Whether adding it to quinoa bowls, placing it in sandwiches, or tucking it into pita pockets, this slaw has become a lunchtime essential. White wine contributes a balancing acidity but in a gentle way that keeps it from veering into the realm of a pickle. Cumin and dill seeds inject a herbaceous complexity, while the peppers and carrots hold a lovely sweetness. This slaw is both earthy and crunchy. Say hello to your new favorite pantry staple. (See photo.)

4 pounds carrots (about 6 cups julienned)

2 orange bell peppers

2 red fresno peppers

1 tablespoon cumin seeds

1 teaspoon dill seeds

3 cups plus 2 tablespoons white wine vinegar, divided

6 garlic cloves

2 tablespoons kosher salt

1 tablespoon sweet paprika

1 tablespoon crushed red pepper flakes

1 teaspoon ground cinnamon

3 cups dry white wine

Makes 6 pints

Assemble the canning stations as described on pages 5–7, steps 2–4. At the food preparation station, wash the carrots and peppers under cold running water.
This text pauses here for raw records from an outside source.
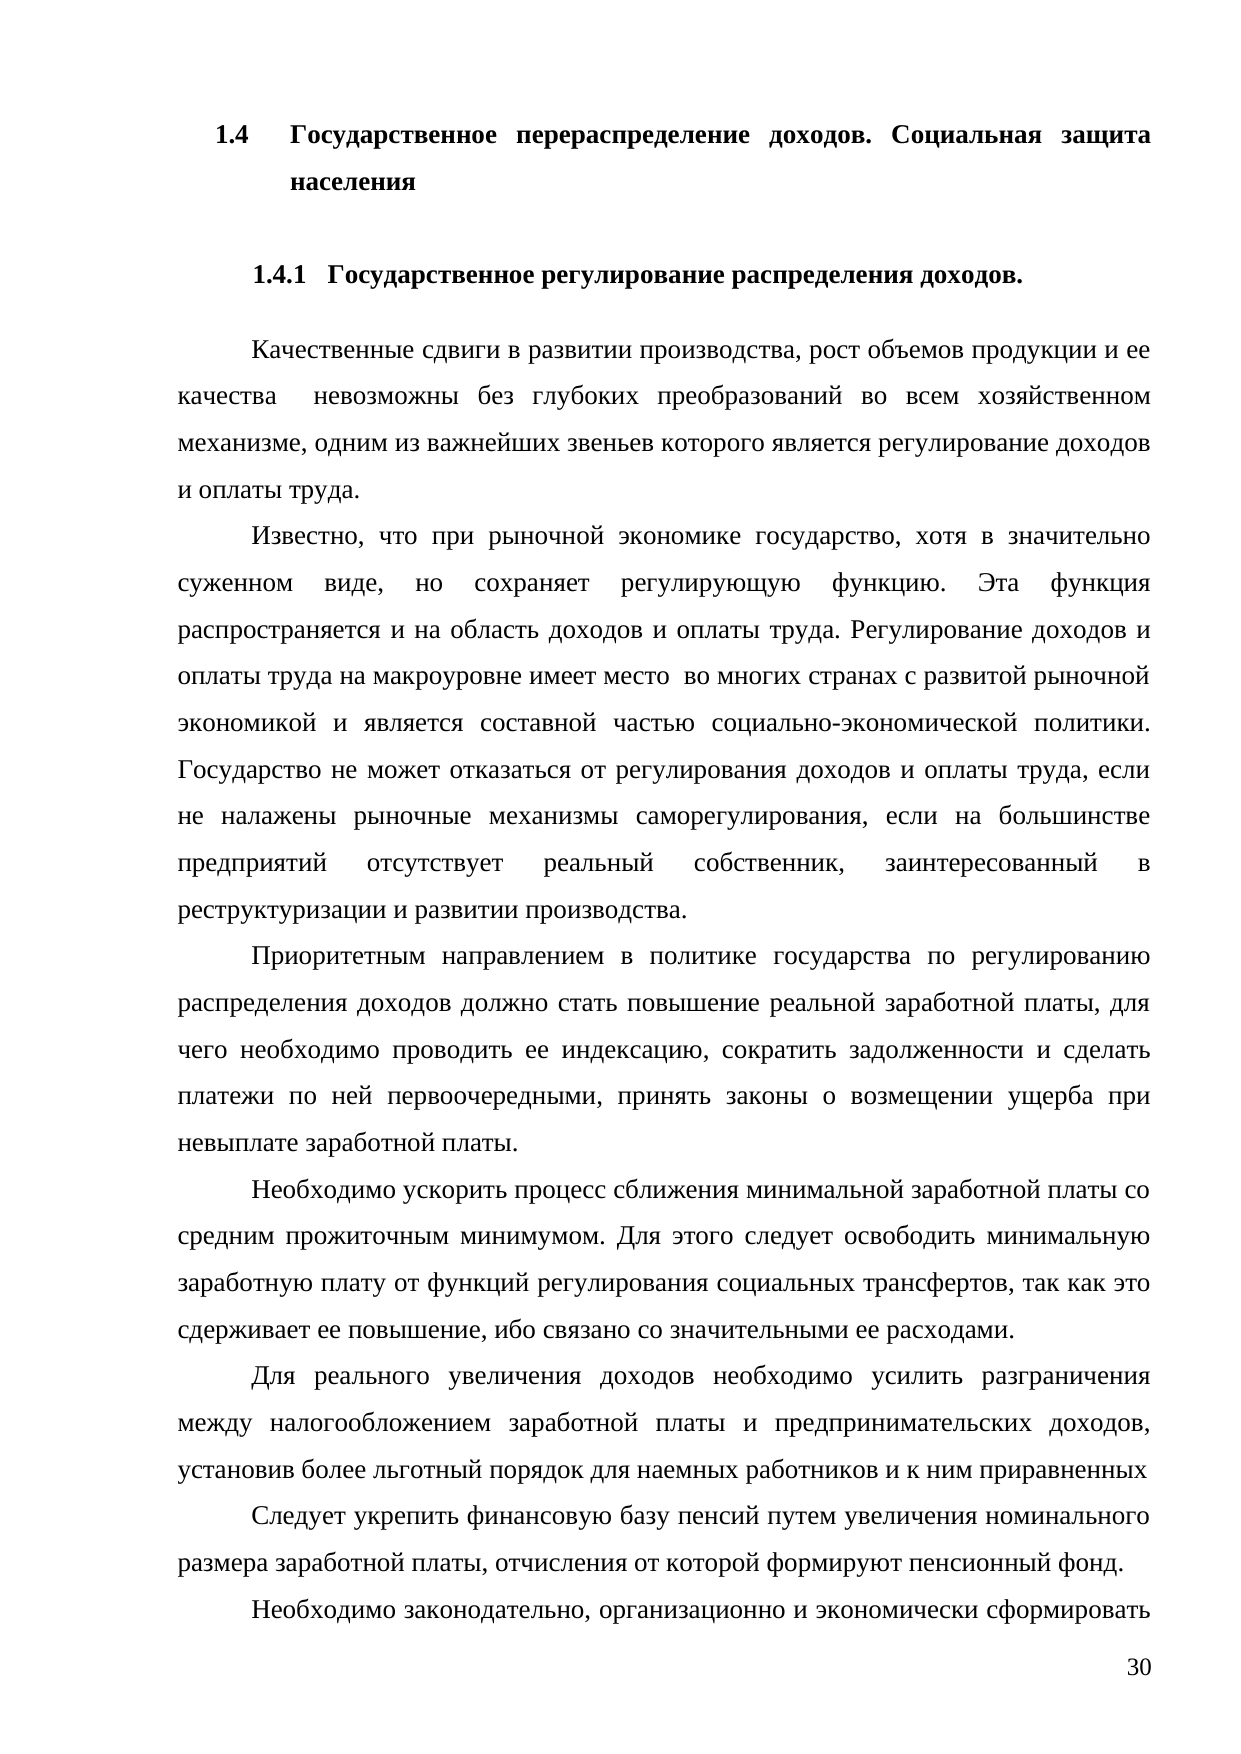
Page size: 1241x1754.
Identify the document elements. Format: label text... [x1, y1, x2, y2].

text Приоритетным направлением в политике государства по регулированию распределения доходов должно стать повышение реальной заработной платы, для чего необходимо проводить ее индексацию, сократить задолженности и сделать платежи по ней первоочередными, принять законы о возмещении ущерба при невыплате заработной платы. [177, 939, 1152, 1157]
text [177, 1593, 1152, 1624]
list Государственное перераспределение доходов. Социальная защита населения [215, 118, 1152, 196]
list Государственное регулирование распределения доходов. [252, 258, 1152, 289]
text Известно, что при рыночной экономике государство, хотя в значительно суженном виде, но сохраняет регулирующую функцию. Эта функция распространяется и на область доходов и оплаты труда. Регулирование доходов и оплаты труда на макроуровне имеет место во многих странах с развитой рыночной экономикой и является составной частью социально-экономической политики. Государство не может отказаться от регулирования доходов и оплаты труда, если не налажены рыночные механизмы саморегулирования, если на большинстве предприятий отсутствует реальный собственник, заинтересованный в реструктуризации и развитии производства. [177, 519, 1152, 924]
text Для реального увеличения доходов необходимо усилить разграничения между налогообложением заработной платы и предпринимательских доходов, установив более льготный порядок для наемных работников и к ним приравненных [177, 1359, 1152, 1484]
text Необходимо ускорить процесс сближения минимальной заработной платы со средним прожиточным минимумом. Для этого следует освободить минимальную заработную плату от функций регулирования социальных трансфертов, так как это сдерживает ее повышение, ибо связано со значительными ее расходами. [177, 1173, 1152, 1344]
text Качественные сдвиги в развитии производства, рост объемов продукции и ее качества невозможны без глубоких преобразований во всем хозяйственном механизме, одним из важнейших звеньев которого является регулирование доходов и оплаты труда. [177, 333, 1152, 504]
text Следует укрепить финансовую базу пенсий путем увеличения номинального размера заработной платы, отчисления от которой формируют пенсионный фонд. [177, 1499, 1152, 1577]
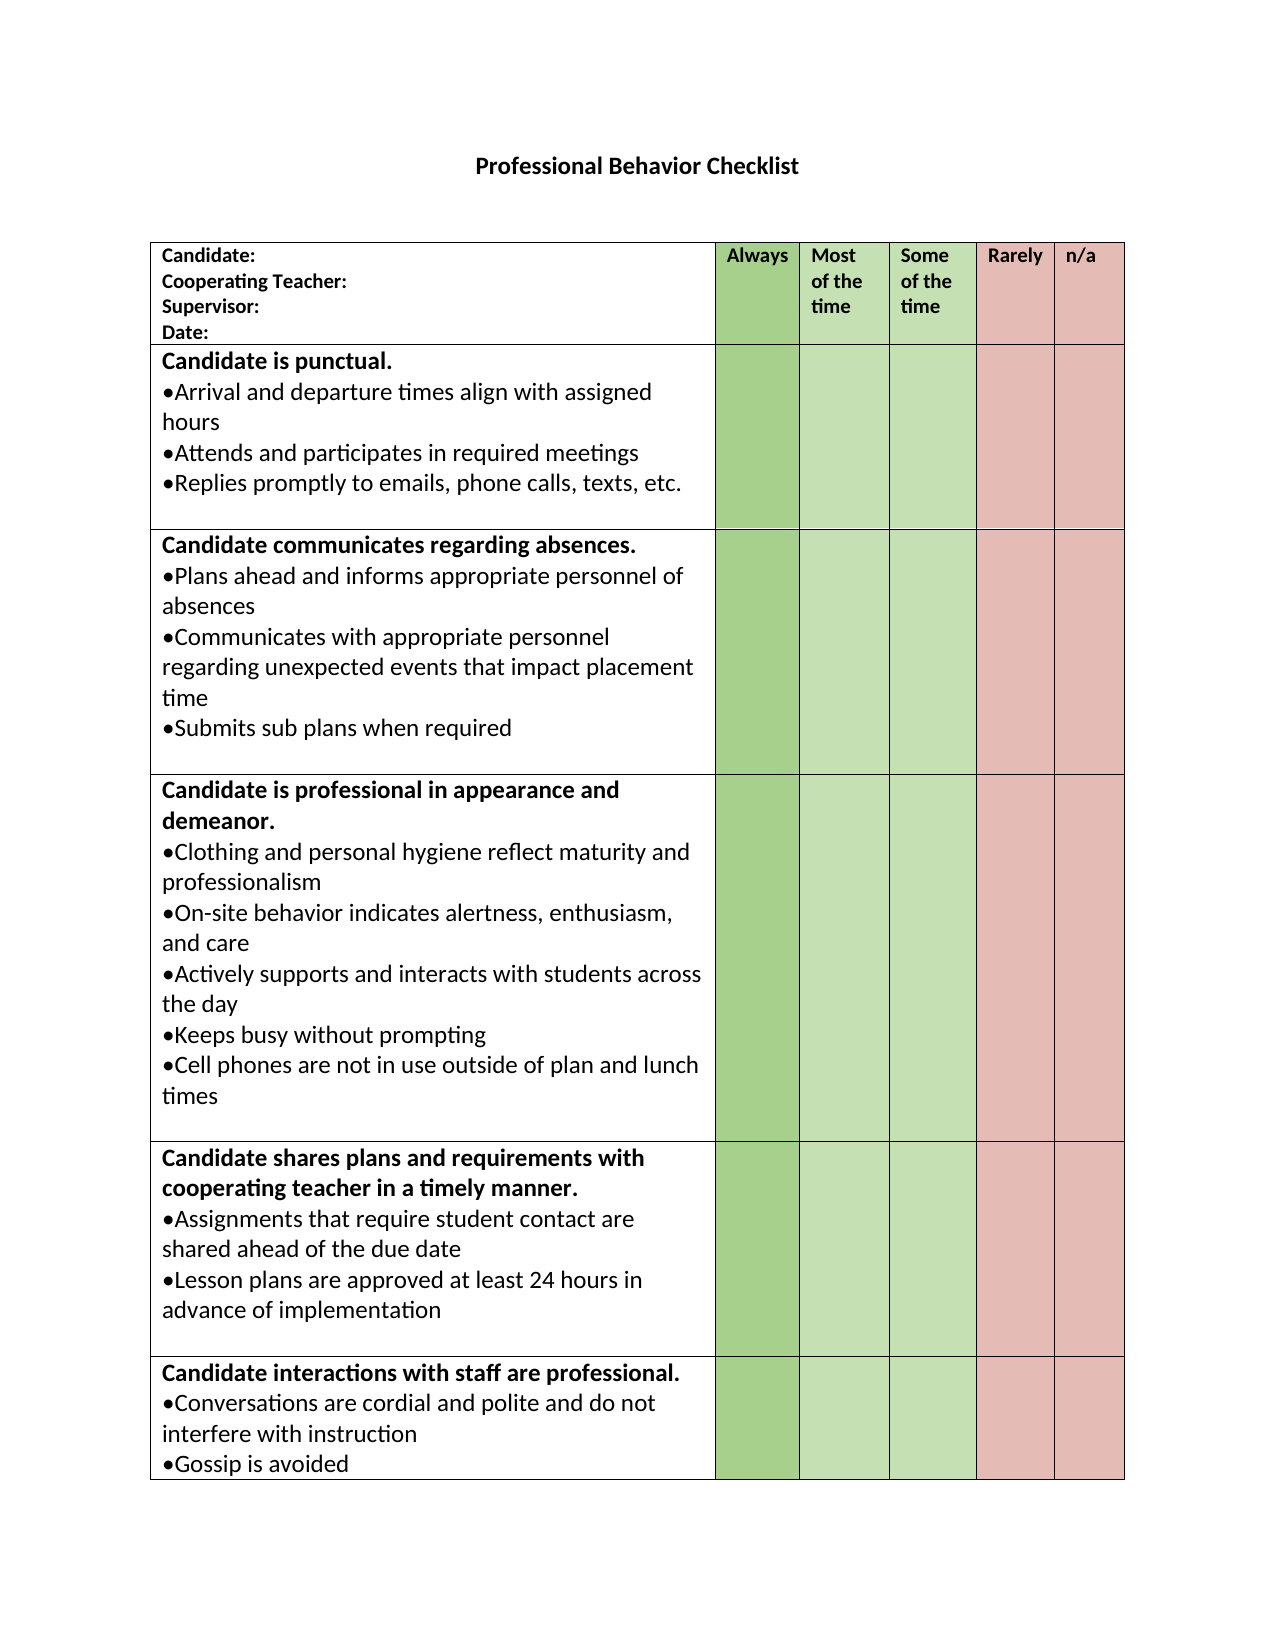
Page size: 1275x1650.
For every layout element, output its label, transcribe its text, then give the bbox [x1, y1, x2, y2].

table_cell [800, 775, 889, 1141]
table_cell [800, 530, 889, 774]
table_cell [890, 1357, 976, 1479]
table_cell Candidate is professional in appearance and demeanor. •Clothing and personal hygiene reflect maturity and professionalism •On-site behavior indicates alertness, enthusiasm, and care •Actively supports and interacts with students across the day •Keeps busy without prompting •Cell phones are not in use outside of plan and lunch times [151, 775, 715, 1141]
table_cell [1055, 775, 1124, 1141]
table_header n/a [1055, 243, 1124, 344]
table_header Candidate: Cooperating Teacher: Supervisor: Date: [151, 243, 715, 344]
table_cell [716, 1142, 799, 1356]
table_cell [977, 345, 1054, 528]
table_cell [890, 345, 976, 528]
table_cell [977, 775, 1054, 1141]
table_cell [1055, 1357, 1124, 1479]
text Professional Behavior Checklist [150, 150, 1125, 181]
table_cell [890, 775, 976, 1141]
table_cell [800, 345, 889, 528]
table_cell [800, 1357, 889, 1479]
table_cell [1055, 345, 1124, 528]
table_cell [800, 1142, 889, 1356]
table_header Rarely [977, 243, 1054, 344]
table_cell [977, 1357, 1054, 1479]
table_header Always [716, 243, 799, 344]
table_cell [716, 345, 799, 528]
table_cell [977, 530, 1054, 774]
table_cell Candidate is punctual. •Arrival and departure times align with assigned hours •Attends and participates in required meetings •Replies promptly to emails, phone calls, texts, etc. [151, 345, 715, 528]
table_header Most of the time [800, 243, 889, 344]
table_cell [1055, 530, 1124, 774]
table_cell [890, 530, 976, 774]
table_cell [716, 1357, 799, 1479]
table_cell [151, 1357, 715, 1479]
table_cell Candidate communicates regarding absences. •Plans ahead and informs appropriate personnel of absences •Communicates with appropriate personnel regarding unexpected events that impact placement time •Submits sub plans when required [151, 530, 715, 774]
table_cell [716, 775, 799, 1141]
table_cell [1055, 1142, 1124, 1356]
table_cell [977, 1142, 1054, 1356]
table_cell Candidate shares plans and requirements with cooperating teacher in a timely manner. •Assignments that require student contact are shared ahead of the due date •Lesson plans are approved at least 24 hours in advance of implementation [151, 1142, 715, 1356]
table_cell [890, 1142, 976, 1356]
table_cell [716, 530, 799, 774]
table_header Some of the time [890, 243, 976, 344]
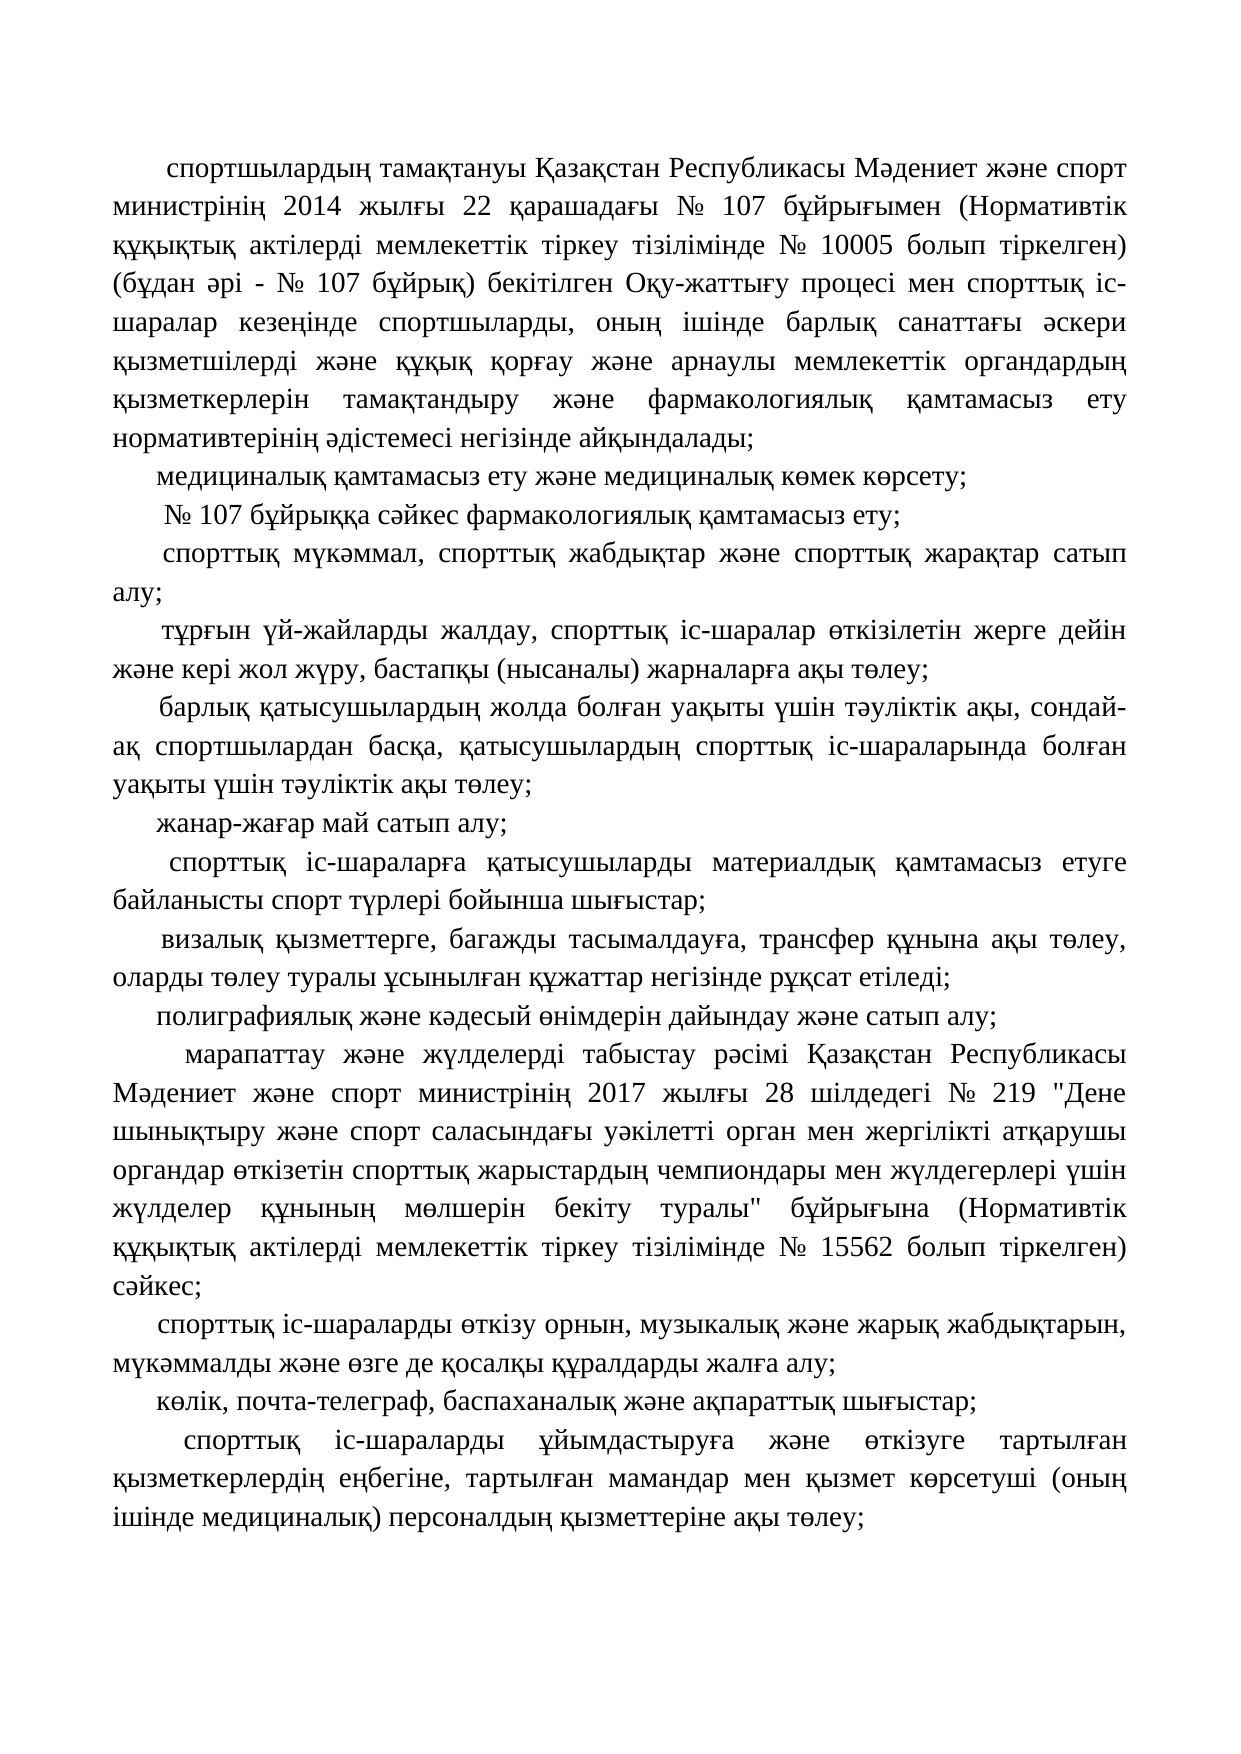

Cut the carrots into 3-inch-long matchsticks (see the Chopping Chart). Cut the bell peppers into equal width, about 3-inch-long pieces. Slice the red fresno peppers into 1/4-inch whole slices. Peel and thinly slice the garlic.

In a large, nonreactive saucepan over medium-high heat, toast the cumin and dill seeds until fragrant, and place on a plate. Using the same saucepan, add 2 tablespoons vinegar. On medium-high heat, sauté the carrots, peppers, garlic, and the remaining spices (including toasted cumin and dill) for 10 minutes, until the carrots begin to soften. Add the white wine and the remaining 3 cups vinegar, and bring to a boil over high heat. Once boiling, reduce the heat to the lowest setting.

At the filling station, keep the jars and carrots hot while filling each jar. Using a slotted spoon and funnel, place the pieces into the jar and pack down with a spoon, leaving 1 inch of headspace. Use a heat-resistant pitcher to fill the jars with brine to cover the carrots, leaving 1/2 inch of headspace. Remove the air pockets by gently tapping the jars on a kitchen towel. Add brine if necessary, wipe the rim, and secure the lid. Place the jars in the water bath, covered by 1 inch of water. Once the water is boiling, process for 10 minutes (pages 11–14, steps 7–12).